Assembly — rail side

The design

This is a way to add real airflow to a standard 19" rack without permanently modifying it. The full write-up and reasoning live in the blog post, It's Coolio; the short version follows.

Why it's shaped this way

A standard rack follows the EIA-310 spec: three holes per 1U with deliberately asymmetric spacing. That irregular pitch trips up most designs, which wrongly assume holes are evenly spaced. Rather than fight the pattern, this mount touches the rail in as few places as possible and carries everything else on its own structure.

EIA-310 rail hole pattern

The result is three interconnected parts:

  1. M6 bracket — bolts to the existing rack rail via cage nuts.
  2. 2020 aluminium extrusion spine — the central structural member (267 mm / 6U, customisable). Everything hangs off this, not the rail.
  3. Fan carriers — two flat 120 mm fan plates that bolt to the spine.

Because the parts are decoupled, any one of them can be reprinted or remade without touching the others.

Assembly — fan side

Fitting two fans in 6U

6U is 266.7 mm. Two 120 mm fans stack into that height with ~27 mm of headroom left for the carrier and gaps — tight, but it fits.

Two 120 mm fans in a 6U budget

Engineering notes

  • Vibration. An unbalanced fan rotor produces periodic forces. Rubber anti-vibration washers under the fan screws break the mechanical path between the fan and the printed carrier, so the rack isn't driven at the fan's rotation frequency.
  • Materials. PETG (glass transition ~75–80 °C) is fine for the carriers; ASA (~95–100 °C) is better for the load-bearing bracket. PA12 nylon is the premium option for strength and heat resistance if you can print or order it.

Driving the fans

The fans are 4-pin PWM, controlled from a Raspberry Pi: 25 kHz PWM on GPIO18, tach read on GPIO24 (pulled up to 3.3 V — never 5 V), 12 V from a separate supply with a common ground.

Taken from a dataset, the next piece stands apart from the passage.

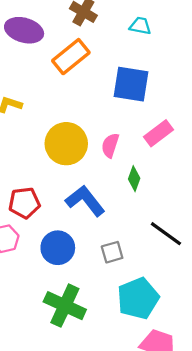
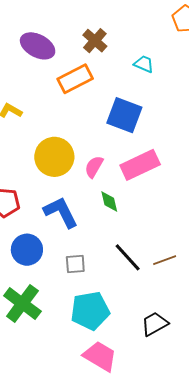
pink rectangle: (159, 133) -> (140, 165), size x1.4
green diamond: (134, 179) -> (109, 201), turned -45

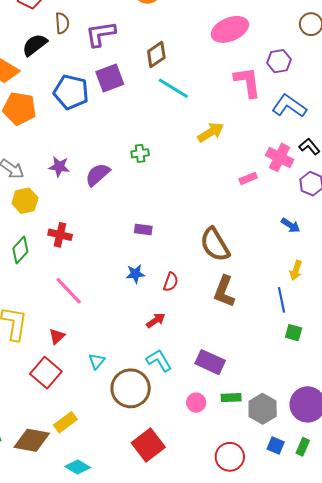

Pi to 4-pin PWM fan wiring

Files

File What it is
config.scad Shared dimensions — the single source of truth. Edit numbers here.
fan_carrier.scad The part you fabricate (one per fan). Flat profile: print or waterjet/CNC.
spine.scad 2020 extrusion spine (you buy this; modelled for the assembly).
bracket.scad Rack-mount bracket: post → spine, via M6 cage nuts.
rack_post.scad Rack post, for context only (not fabricated).
fan_dummy.scad Stand-in 120 mm fan, for fit/clearance only (you buy the real fan).
assembly.scad The whole thing, built from the real part modules.

Viewing

Open assembly.scad in OpenSCAD, press F5, drag to orbit. All files include config.scad, so change a dimension once and every part plus the assembly update together.

Fabricating

Open fan_carrier.scad, press F6, then export STL (or 3MF). It is a single uniform thickness, so the same profile suits FDM/SLS printing or waterjet/CNC from sheet. Set thickness in config.scad per process (6 mm is a good start). Flip side = "left" for the mirrored part on the other rail.

Notes

  • Fan holes are plain M4 clearance for screws with rubber anti-vibration washers.
  • Carrier bolts to the spine via two slotted M5 holes into T-nuts (±6 mm height adjust).
  • The fan and rack post are stand-ins; the real carrier, spine slot, and bracket are the load path.

Status

Mechanical design is complete. Remaining work: manufacturing quotes and a temperature-controlled fan-speed system.